Political junkies who are speculating about the 2008 presidential election give Rudy Giuliani long odds of capturing the Republican nomination because of his liberal views on abortion and gay rights. Many articles have been written on how he should deal with this potential liability. In a column earlier this year, John Podhoretz suggested that Giuliani simply become pro-life (link unavailable). I think this would be a bad move, because though becoming pro-life may mitigate a potential liability, it would also undermine Giuliani’s greatest political asset: his unwavering conviction. Should Giuliani make an about-face on abortion it would tarnish his image as a strong leader who doesn’t change his views with the wind.
An alternate way for Giuliani to make inroads would be to position himself to the far right on economic issues to court conservatives who are fed up with the runaway spending of the GOP. This would not contradict any prior positions Giuliani held as mayor, where he cut taxes (despite pressure to raise them during a budget crunch) and cut spending as much as he could given the overwhelmingly Democratic city council. He also drastically reduced welfare rolls during his tenure. New York City even ran a surplus at one point when he was mayor.
Social conservatives are often among the most vociferous in their opposition to the way Republicans have abandoned fiscal responsibility. If Giuliani were to unveil a long list of government programs that he would cut, and resurrect the Reaganite rhetoric of small government, it would endear him to many of these conservatives–especially if he combines this with his aura as a no-nonsense leader who gets stuff done. The most ardent social conservatives probably won’t vote for him anyway, but such an approach by Giuliani could at least placate them so they’d oppose him less forcefully. Should he get the nomination, I don’t think running to the right on fiscal issues would hurt him in the general election as much as it might hurt the typical Republican, because Giuliani’s moderate stances on social issues would make it difficult for Democrats to portray him as a complete extremist.

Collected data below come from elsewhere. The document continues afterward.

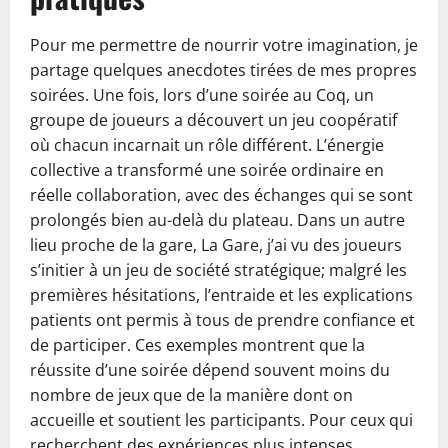
Pour me permettre de nourrir votre imagination, je
partage quelques anecdotes tirées de mes propres
soirées. Une fois, lors d’une soirée au Coq, un
groupe de joueurs a découvert un jeu coopératif
où chacun incarnait un rôle différent. L’énergie
collective a transformé une soirée ordinaire en
réelle collaboration, avec des échanges qui se sont
prolongés bien au-delà du plateau. Dans un autre
lieu proche de la gare, La Gare, j’ai vu des joueurs
s’initier à un jeu de société stratégique; malgré les
premières hésitations, l’entraide et les explications
patients ont permis à tous de prendre confiance et
de participer. Ces exemples montrent que la
réussite d’une soirée dépend souvent moins du
nombre de jeux que de la manière dont on
accueille et soutient les participants. Pour ceux qui
recherchent des expériences plus intenses,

One additional thing to keep in mind is that what happens with the U.S. Supreme Court during the remainder of President Bush’s term could be a factor in 2008. John Paul Stevens is 85. Should he retire in the next few years, that would mean Bush would have gotten three picks. If they all turn out to be reliable conservative votes, social conservatives may become a little more passive in 2008. If, however, (soon to be Chief Justice) Roberts turns out to be too moderate and whoever else Bush nominates turns out to be equally disappointing to social conservatives, the group may be foaming at the mouth come 2008, and more likely to mount a strong opposition to a Giuliani nomination. This is a whole lot of speculation, but that’s what blogs are for.